Best-response distributed subchannel selection for minimizing interference in femtocell networks

We study the problem of channel selection of non-cooperative OFDMA femtocells in two-tiered macro-femto networks. Using a physical channel model, we consider a distributed channel allocation of femtocells and a total capacity objective, which is the total capacity of uplink macro users and femto users. We assume a time-slotted system, a time-invariant channel model (no fading), each user knows the signal-to-interference-plus-noise ratio (SINR) of all channels, and the channel selection happens only at the beginning of each time-slot. We study the performance of a best-response strategy where each user chooses to transmit in the highest-SINR channel.
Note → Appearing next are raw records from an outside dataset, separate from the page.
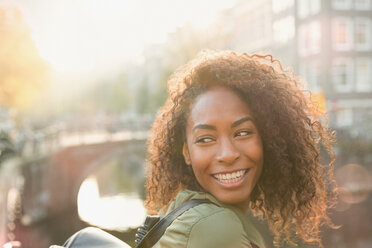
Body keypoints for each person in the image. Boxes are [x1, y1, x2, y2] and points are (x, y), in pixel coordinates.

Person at [145, 50, 336, 248]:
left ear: (267, 139)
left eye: (243, 133)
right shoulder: (215, 228)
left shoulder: (188, 211)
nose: (228, 154)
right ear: (186, 153)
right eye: (206, 139)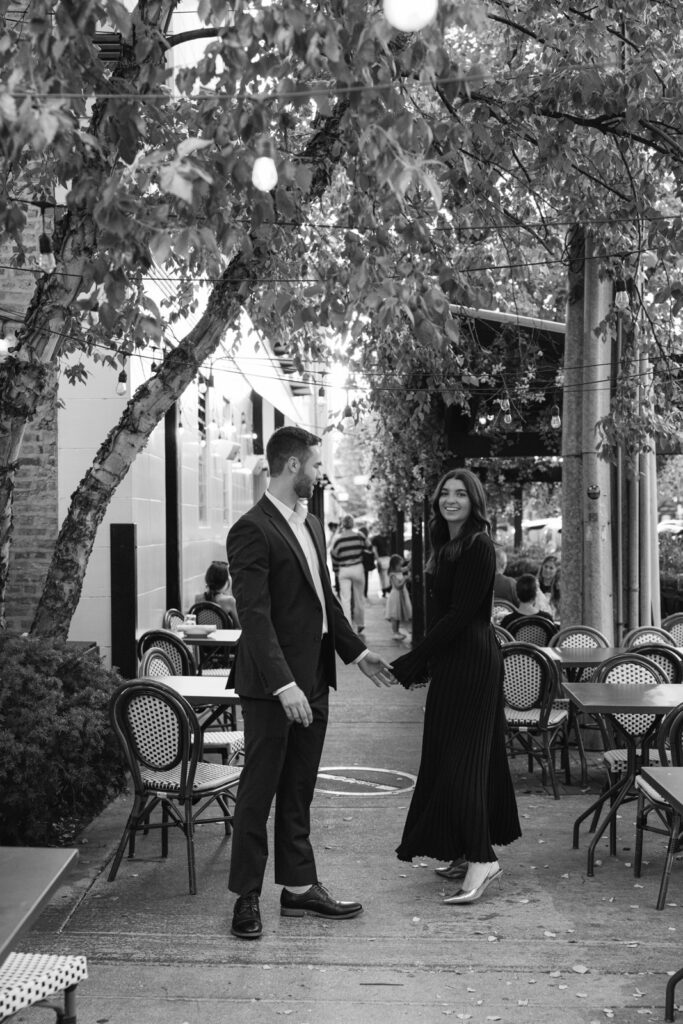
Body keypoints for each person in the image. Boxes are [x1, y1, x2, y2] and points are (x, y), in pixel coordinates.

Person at [225, 426, 394, 939]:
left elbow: (326, 600)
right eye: (317, 465)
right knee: (259, 791)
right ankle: (245, 899)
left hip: (315, 678)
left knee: (298, 789)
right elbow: (255, 616)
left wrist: (357, 652)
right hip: (273, 688)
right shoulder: (251, 529)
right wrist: (283, 685)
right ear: (293, 465)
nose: (322, 474)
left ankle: (298, 890)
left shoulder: (312, 525)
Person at [391, 468, 522, 904]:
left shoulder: (479, 546)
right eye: (445, 493)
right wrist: (429, 658)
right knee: (461, 758)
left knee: (462, 758)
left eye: (460, 494)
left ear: (474, 501)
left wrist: (418, 656)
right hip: (456, 660)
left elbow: (463, 613)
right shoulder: (447, 546)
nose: (451, 499)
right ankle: (470, 850)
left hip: (472, 662)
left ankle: (483, 859)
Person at [330, 514, 369, 635]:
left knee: (345, 600)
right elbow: (369, 547)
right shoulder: (360, 536)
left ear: (343, 525)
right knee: (359, 598)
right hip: (358, 568)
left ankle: (348, 627)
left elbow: (333, 555)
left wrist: (336, 570)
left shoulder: (338, 539)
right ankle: (361, 624)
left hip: (344, 570)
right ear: (353, 524)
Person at [195, 559, 241, 627]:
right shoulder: (230, 601)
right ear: (225, 581)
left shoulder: (198, 598)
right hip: (225, 637)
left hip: (204, 637)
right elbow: (239, 627)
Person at [385, 553, 412, 640]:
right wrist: (405, 579)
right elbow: (398, 585)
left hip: (401, 596)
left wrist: (412, 560)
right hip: (395, 596)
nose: (401, 567)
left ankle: (397, 631)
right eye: (399, 565)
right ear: (394, 565)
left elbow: (407, 568)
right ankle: (395, 632)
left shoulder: (399, 571)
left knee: (398, 615)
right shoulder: (393, 574)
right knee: (394, 616)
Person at [370, 527, 392, 596]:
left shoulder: (388, 538)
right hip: (381, 558)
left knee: (385, 575)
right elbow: (374, 550)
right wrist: (378, 559)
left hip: (387, 558)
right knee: (383, 575)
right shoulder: (376, 539)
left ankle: (385, 589)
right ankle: (385, 589)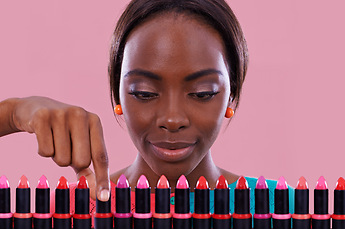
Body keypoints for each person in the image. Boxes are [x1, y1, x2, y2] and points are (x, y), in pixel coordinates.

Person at [0, 0, 293, 213]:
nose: (172, 119)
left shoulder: (289, 210)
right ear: (117, 97)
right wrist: (11, 114)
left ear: (232, 96)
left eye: (203, 93)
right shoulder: (65, 213)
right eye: (144, 93)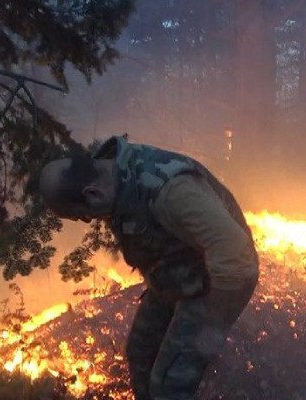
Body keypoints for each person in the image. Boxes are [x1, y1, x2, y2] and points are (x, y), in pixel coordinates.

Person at [39, 135, 259, 400]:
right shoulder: (111, 175)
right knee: (141, 353)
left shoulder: (170, 191)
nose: (89, 220)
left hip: (216, 279)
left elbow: (235, 255)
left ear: (93, 194)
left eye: (83, 215)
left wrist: (210, 324)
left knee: (169, 386)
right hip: (178, 271)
For simplicity, we focus on the homogeneous 3-link, 2-channel case and show that if all users update their actions every time-slot (i.e., all users make simultaneous moves), an oscillation can occur and result in the worst performance. To avoid the oscillation and achieve the highest total capacity, while still assuming no coordination among the users, we propose a stochastic best-response algorithm, where each user updates its channel selection with a selection probability p. We use a Markov chain to analyze the average capacity performance and use simulation results to confirm our analysis and also provide performance of other homogeneous cases with more number of homogeneous links and channels. It is shown that the highest total capacity can be achieved when the selection probability p is very small. This stochastic best response with small p in effect provides a sequential move mechanism which requires no coordination among the users and hence avoids the oscillation problem from the simultaneous moves.